Here’s a look at the stock’s latest technical chart.
- Current Price Action/Trends and Pivots: The chart above outlines the stock’s movement over the past year. It’s pretty easy to see the stock’s increase since May from a low at around $113 per share, with the stock pushing now to a new 52-week high. I think CLX has benefitted over the last few months to the “flight to quality” phenomenon I mentioned earlier. That could be positive or negative; the stock would need to keep pushing to more all-time highs to offer any kind of reasonable near-term upside, while a drop below $145 could mark an important bearish turning point.
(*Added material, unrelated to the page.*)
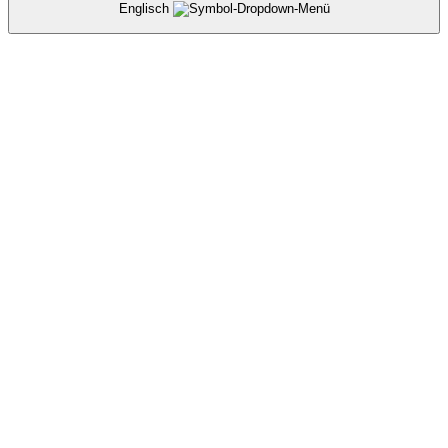
Englisch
- Near-term Keys: Look for a push above $155 per share before taking any kind of short-term bullish trade seriously; the stock could be setting up for another strong push higher, but it is also only a few dollars away from a new downward trend. If the stock breaks below $145 per share, there could be a very attractive opportunity to short the stock or to start buying put options, with near-term support likely to be any where between $135 and $138 per share.